BloguesHugo Prévost

Et un conglomérat pour les gouverner tous

Vous vous rappelez sans doute ma virulente sortie contre la concentration de la presse au Québec, et mon appel à la ministre Christine Saint-Pierre afin qu’elle dépose un projet de loi pour morceler ces empires tentaculaires – si tel n’est pas le cas, vous trouverez le lien à droite. Sentez-vous libres de cliquer tout votre saoul, histoire que je reçoive mon premier chèque de cinq dollars.

Mais revenons à la concentration de la presse. Mon avis sur la question n’a pas changé : selon moi, le secteur des médias et du journalisme ne s’en porterait que mieux s’il existait beaucoup plus de concurrence dans le domaine, tout en encourageant l’innovation et en favorisant l’emploi.

En prenant connaissance de l’offre d’achat d’Astral par Bell, toutefois, il est important d’adopter une nouvelle perspective.
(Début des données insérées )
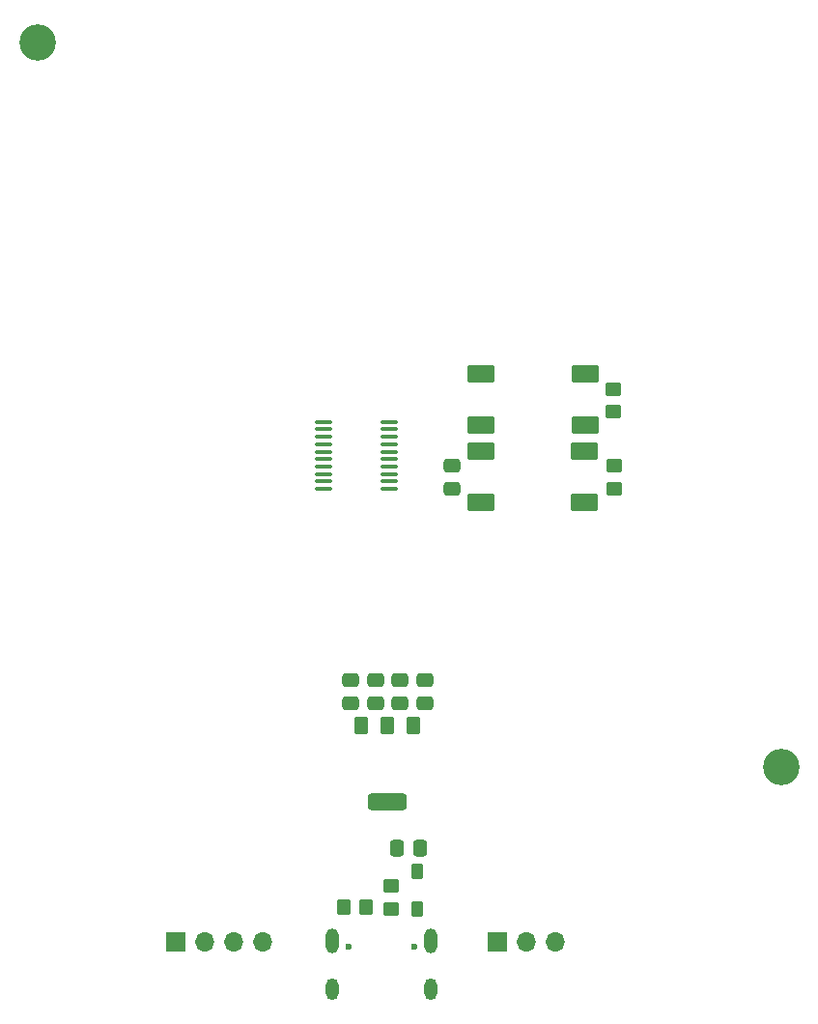
<source format=gbr>
%TF.GenerationSoftware,KiCad,Pcbnew,8.0.2*%
%TF.CreationDate,2025-03-09T15:23:07+01:00*%
%TF.ProjectId,WRadioLogo,57526164-696f-44c6-9f67-6f2e6b696361,rev?*%
%TF.SameCoordinates,Original*%
%TF.FileFunction,Soldermask,Bot*%
%TF.FilePolarity,Negative*%
%FSLAX46Y46*%
G04 Gerber Fmt 4.6, Leading zero omitted, Abs format (unit mm)*
G04 Created by KiCad (PCBNEW 8.0.2) date 2025-03-09 15:23:07*
%MOMM*%
%LPD*%
G01*
G04 APERTURE LIST*
G04 Aperture macros list*
%AMRoundRect*
0 Rectangle with rounded corners*
0 $1 Rounding radius*
0 $2 $3 $4 $5 $6 $7 $8 $9 X,Y pos of 4 corners*
0 Add a 4 corners polygon primitive as box body*
4,1,4,$2,$3,$4,$5,$6,$7,$8,$9,$2,$3,0*
0 Add four circle primitives for the rounded corners*
1,1,$1+$1,$2,$3*
1,1,$1+$1,$4,$5*
1,1,$1+$1,$6,$7*
1,1,$1+$1,$8,$9*
0 Add four rect primitives between the rounded corners*
20,1,$1+$1,$2,$3,$4,$5,0*
20,1,$1+$1,$4,$5,$6,$7,0*
20,1,$1+$1,$6,$7,$8,$9,0*
20,1,$1+$1,$8,$9,$2,$3,0*%
G04 Aperture macros list end*
%ADD10C,3.200000*%
%ADD11C,0.600000*%
%ADD12O,1.104000X2.204000*%
%ADD13O,1.104000X1.904000*%
%ADD14R,1.700000X1.700000*%
%ADD15O,1.700000X1.700000*%
%ADD16RoundRect,0.250000X0.475000X-0.337500X0.475000X0.337500X-0.475000X0.337500X-0.475000X-0.337500X0*%
%ADD17RoundRect,0.079380X-0.487620X0.677620X-0.487620X-0.677620X0.487620X-0.677620X0.487620X0.677620X0*%
%ADD18RoundRect,0.363360X-1.358640X0.393640X-1.358640X-0.393640X1.358640X-0.393640X1.358640X0.393640X0*%
%ADD19RoundRect,0.102000X1.050000X0.700000X-1.050000X0.700000X-1.050000X-0.700000X1.050000X-0.700000X0*%
%ADD20RoundRect,0.250000X0.337500X0.475000X-0.337500X0.475000X-0.337500X-0.475000X0.337500X-0.475000X0*%
%ADD21RoundRect,0.250000X-0.450000X0.350000X-0.450000X-0.350000X0.450000X-0.350000X0.450000X0.350000X0*%
%ADD22RoundRect,0.100000X0.637500X0.100000X-0.637500X0.100000X-0.637500X-0.100000X0.637500X-0.100000X0*%
%ADD23RoundRect,0.102000X-0.365000X0.605000X-0.365000X-0.605000X0.365000X-0.605000X0.365000X0.605000X0*%
%ADD24RoundRect,0.250000X0.450000X-0.350000X0.450000X0.350000X-0.450000X0.350000X-0.450000X-0.350000X0*%
%ADD25RoundRect,0.250000X0.350000X0.450000X-0.350000X0.450000X-0.350000X-0.450000X0.350000X-0.450000X0*%
G04 APERTURE END LIST*
D10*
%TO.C,H1*%
X171069000Y-128524000D03*
%TD*%
D11*
%TO.C,J1*%
X133155000Y-144286500D03*
X138935000Y-144286500D03*
D12*
X131720000Y-143796500D03*
X140370000Y-143796500D03*
D13*
X131720000Y-147966500D03*
X140370000Y-147966500D03*
%TD*%
D14*
%TO.C,J2*%
X117993000Y-143891000D03*
D15*
X120533000Y-143891000D03*
X123073000Y-143891000D03*
X125613000Y-143891000D03*
%TD*%
D10*
%TO.C,H2*%
X105918000Y-65024000D03*
%TD*%
D14*
%TO.C,J3*%
X146177000Y-143891000D03*
D15*
X148717000Y-143891000D03*
X151257000Y-143891000D03*
%TD*%
D16*
%TO.C,C1*%
X137668000Y-122957500D03*
X137668000Y-120882500D03*
%TD*%
%TO.C,C4*%
X133350000Y-122957500D03*
X133350000Y-120882500D03*
%TD*%
%TO.C,C5*%
X142228500Y-104182500D03*
X142228500Y-102107500D03*
%TD*%
%TO.C,C2*%
X139827000Y-122957500D03*
X139827000Y-120882500D03*
%TD*%
D17*
%TO.C,U2*%
X134235000Y-124925000D03*
X136525000Y-124925000D03*
X138815000Y-124925000D03*
D18*
X136525000Y-131615000D03*
%TD*%
D19*
%TO.C,SW1*%
X153868500Y-100874000D03*
X144768500Y-100874000D03*
X153868500Y-105374000D03*
X144768500Y-105374000D03*
%TD*%
D20*
%TO.C,C7*%
X139467500Y-135636000D03*
X137392500Y-135636000D03*
%TD*%
D19*
%TO.C,SW2*%
X153880000Y-94052000D03*
X144780000Y-94052000D03*
X153880000Y-98552000D03*
X144780000Y-98552000D03*
%TD*%
D21*
%TO.C,R2*%
X156337000Y-95393000D03*
X156337000Y-97393000D03*
%TD*%
D22*
%TO.C,U1*%
X136720500Y-98294000D03*
X136720500Y-98944000D03*
X136720500Y-99594000D03*
X136720500Y-100244000D03*
X136720500Y-100894000D03*
X136720500Y-101544000D03*
X136720500Y-102194000D03*
X136720500Y-102844000D03*
X136720500Y-103494000D03*
X136720500Y-104144000D03*
X130995500Y-104144000D03*
X130995500Y-103494000D03*
X130995500Y-102844000D03*
X130995500Y-102194000D03*
X130995500Y-101544000D03*
X130995500Y-100894000D03*
X130995500Y-100244000D03*
X130995500Y-99594000D03*
X130995500Y-98944000D03*
X130995500Y-98294000D03*
%TD*%
D16*
%TO.C,C3*%
X135509000Y-122957500D03*
X135509000Y-120882500D03*
%TD*%
D23*
%TO.C,D77*%
X139192000Y-140999000D03*
X139192000Y-137639000D03*
%TD*%
D24*
%TO.C,R4*%
X136906000Y-140954000D03*
X136906000Y-138954000D03*
%TD*%
D21*
%TO.C,R1*%
X156452500Y-102145000D03*
X156452500Y-104145000D03*
%TD*%
D25*
%TO.C,R3*%
X134731000Y-140843000D03*
X132731000Y-140843000D03*
%TD*%
M02*

</source>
Après tout, la concentration n’a pas que ses mauvais côtés; en contrôlant les canaux de distribution du contenu que vous produisez, par exemple (ou l’inverse, dans le cas de Bell), vous êtes en mesure de concevoir un univers média où vous pouvez décider à la fois de la forme, du contenu, du prix… Apple l’a bien compris dans le domaine technologique, et peu importe ce qu’en pensent les détracteurs de la compagnie de Cupertino, le fait est que la valeur boursière de l’entreprise est la plus élevée du monde, ou sinon la deuxième plus élevée du monde. Apple disposait également, jusqu’à tout récemment, de réserves monétaires évaluées à 90 milliards de dollars, soit plus que les revenus du gouvernement du Québec projetés pour l’an prochain. D’ailleurs, l’idée d’un écosystème fermé fait du chemin, et les entreprises adoptent massivement ce modèle d’affaires. Google et Amazon, chacun avec leur stratégie de boutique en ligne où les internautes peuvent acheter du contenu, des applications et des jeux pour ensuite les consommer sur un support informatique propriétaire (le Kindle Fire pour Amazon, et une tablette de sept pouces de diagonale à venir pour Google), appliquent ainsi la technique consistant à encourager la consommation en silos.

Le même principe prévaut pour les médias, d’où la tentative d’achat de Bell. Bien entendu, la question de la diversité des voix est laissée de côté dans ce cas-ci, mais uniquement pour les besoins de la cause.

Cette généralisation de l’intégration verticale dans le secteur des médias pose toutefois la question de la réussite des indépendants. Est-il possible, pour un organe médiatique non-affilié à un conglomérat ou à un empire, de s’imposer sur le marché ? Ou est-il nécessaire d’adopter l’adage : « Hors de l’intégration, point de salut » ?

Il existe bien sûr, me direz-vous, des exemples de médias indépendants ayant réussi à se tailler une place sur le marché québécois, Le Devoir étant le premier à me venir en tête. Le quotidien de la rue Bleury demeure toutefois un journal au tirage de beaucoup inférieur à celui de ses concurrents, La Presse et Le Journal de Montréal, et ses revenus, bien qu’en croissance, reflètent cette situation.

L’accélération de la dématérialisation de l’information pourrait toutefois changer la donne. Après tout, des médias web comme Rue89 et Médiapart ont réussi, au fil des ans, à se définir comme des joueurs journalistiques importants sur la scène française et internationale, et ce sans devoir contrôler un service de câblodistribution ou une dizaine de stations de radio.

La multiplication toujours plus importante des supports médiatiques pourrait également forcer les empires de presse à mettre de l’eau dans leur vin, puisque le consommateur ne sera pas nécessairement intéressé à se faire imposer un carcan technologique. D’où l’ouverture de plus en plus grande, par exemple, des entreprises à des téléphones intelligents et d’autres appareils électroniques différents des normes imposées par les départements des technologies de l’information.

À voir la vitesse de la consolidation du secteur en terre canadienne – et ailleurs sur la planète, il est néanmoins possible de craindre que cette explosion des supports et des contenus n’arrive trop tard.